**Task objective:** Give the number of lines in the listing below that include the word "define", with nothing more.

....................

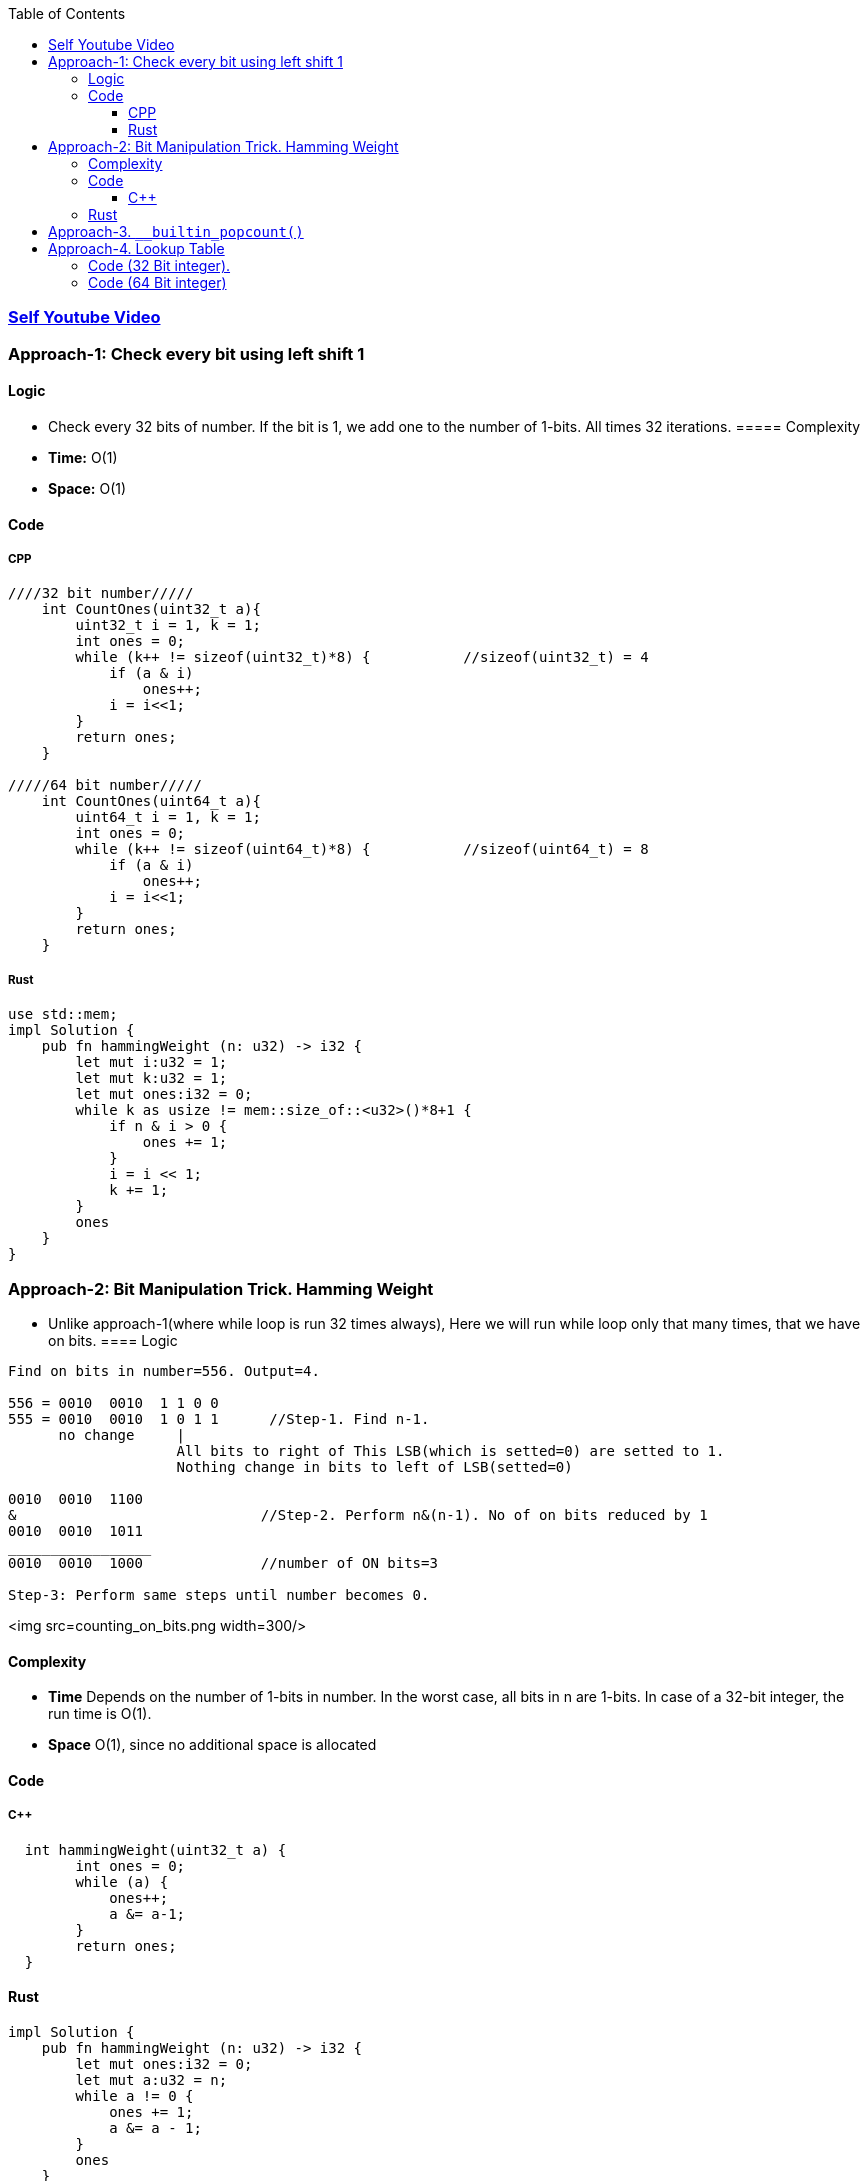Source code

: :toc:
:toclevels: 6

=== link:https://www.youtube.com/watch?v=qB-7AH1pRO4[Self Youtube Video]

=== Approach-1: Check every bit using left shift 1
==== Logic
* Check every 32 bits of number. If the bit is 1, we add one to the number of 1-bits. All times 32 iterations.
===== Complexity
* *Time:* O(1)
* *Space:* O(1)

==== Code
===== CPP
```c
////32 bit number/////
    int CountOnes(uint32_t a){
        uint32_t i = 1, k = 1;
        int ones = 0;
        while (k++ != sizeof(uint32_t)*8) {           //sizeof(uint32_t) = 4
            if (a & i)
                ones++;
            i = i<<1;
        }
        return ones;
    }
    
/////64 bit number/////
    int CountOnes(uint64_t a){
        uint64_t i = 1, k = 1;
        int ones = 0;
        while (k++ != sizeof(uint64_t)*8) {           //sizeof(uint64_t) = 8
            if (a & i)
                ones++;
            i = i<<1;
        }
        return ones;
    }
```
===== Rust
```rs
use std::mem;
impl Solution {
    pub fn hammingWeight (n: u32) -> i32 {
        let mut i:u32 = 1;
        let mut k:u32 = 1;
        let mut ones:i32 = 0;
        while k as usize != mem::size_of::<u32>()*8+1 {
            if n & i > 0 {
                ones += 1;
            }
            i = i << 1;
            k += 1;
        }
        ones
    }
}
```

=== Approach-2: Bit Manipulation Trick. Hamming Weight
* Unlike approach-1(where while loop is run 32 times always), Here we will run while loop only that many times, that we have on bits.
==== Logic
```c
Find on bits in number=556. Output=4.

556 = 0010  0010  1 1 0 0
555 = 0010  0010  1 0 1 1      //Step-1. Find n-1.
      no change     |
                    All bits to right of This LSB(which is setted=0) are setted to 1.
                    Nothing change in bits to left of LSB(setted=0)
                    
0010  0010  1100 
&                             //Step-2. Perform n&(n-1). No of on bits reduced by 1
0010  0010  1011
_________________
0010  0010  1000              //number of ON bits=3

Step-3: Perform same steps until number becomes 0.
```
<img src=counting_on_bits.png width=300/>

==== Complexity
* *Time* Depends on the number of 1-bits in number. In the worst case, all bits in n are 1-bits. In case of a 32-bit integer, the run time is O(1).
* *Space* O(1), since no additional space is allocated

==== Code
===== C++
```c
  int hammingWeight(uint32_t a) {
        int ones = 0;
        while (a) {
            ones++;
            a &= a-1;
        }
        return ones;
  }
```
==== Rust
```rs
impl Solution {
    pub fn hammingWeight (n: u32) -> i32 {
        let mut ones:i32 = 0;
        let mut a:u32 = n;
        while a != 0 {
            ones += 1;
            a &= a - 1;
        }
        ones
    }
}
```

=== Approach-3. `__builtin_popcount()`
* This function uses CPU specific instructions, which will always be orders of magnitude faster than any algorithm you manage to come up with.
```cpp
#include <stdio.h>
int main() {
    int n = 5;
    printf("Count of 1s in binary of %d is %d ", n, __builtin_popcount(n));
}
```

=== Approach-4. Lookup Table
* *What is lookup table?* This is precalculated table which stores number of on bits in a number.
- 2<sup>8</sup> = 256
```c
///8 bit lookup table///
Number  Binary    On_Bits in 1 byte number
 0        0         0
 1        1         1
 2        10        1
 3        11        2
 4        100       1
 5        101       2
 6        110       2
 7        111       3
 8        1000      1
 ..
 254      11111110  7
 255      11111111  8
 
Lookup Table(on bits)  {0, 1, 1, 2, 1, 2, 2, 3, 1, .., 7, 8}       //size=256 bytes. 256*8=8192 bits
Number                  0  1  2  3  4  5  6  7  8  ...254 255
```

==== Code (32 Bit integer). 
* 1. Create lookup table(at compile time), Iterate over every 8 bits(1 byte) of number and check in table.
```c
//////////Logic to generate lookup table at compile time//////////////
#define B2(n) n, n + 1, n + 1, n + 2
#define B4(n) B2(n), B2(n + 1), B2(n + 1), B2(n + 2)
#define B6(n) B4(n), B4(n + 1), B4(n + 1), B4(n + 2)
#define COUNT_BITS B6(0), B6(1), B6(1), B6(2)

uint32_t lookup[256] = { COUNT_BITS };

int CountOnes(uint32_t a){        
  return lookup [a & 0xff] +       //First 8 bits.
         lookup [a>>8 & 0xff] +    //Next 8 bits
         lookup [a>>16 & 0xff] +   //next 8 bits
         lookup [a>>24 & 0xff];    //Last 8 bits
}

int main() {
  cout << CountOnes(5);
}
```

==== Code (64 Bit integer)
* Method-1: Using same 8 bit lookup table(as above), Checking every 8 bits
```c
int CountOnes(uint64_t a){        
  return lookup [a & 0xff] +       //First 8 bits.
         lookup [a>>8 & 0xff] +    //Next 8 bits
         lookup [a>>16 & 0xff] +   //next 8 bits
         lookup [a>>24 & 0xff] +
         lookup [a>>32 & 0xff] +
         lookup [a>>40 & 0xff] +
         lookup [a>>48 & 0xff] +
         lookup [a>>56 & 0xff];    //Last 8 bits         
}
int main() {
  cout << CountOnes(489626271694);    //33 bits
}
```
* Method-2: Using 16 bit lookup table
- 2<sup>16</sup> = 65536
```c
///16 bit lookup table///
Number  Binary              On_Bits in 2 byte Number
 0        0                 0
 1        1                 1
 2        10                1
 3        11                2
 4        100               1
 5        101               2
 6        110               2
 7        111               3
 8        1000              1
 ..
 254      11111110          7
 255      11111111          8
 256      100000000         1
 ..
 65535    1111111111111111  16
 
Lookup Table(on bits)  {0, 1, 1, 2, 1, 2, 2, 3, 1, .., 7, 8,  1,  ... 16}       //size=65535*2=131070 bytes. 131070*8=1048560 bits
Number                  0  1  2  3  4  5  6  7  8  ...254 255 256 ..  65535
```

....................

**Output:** 4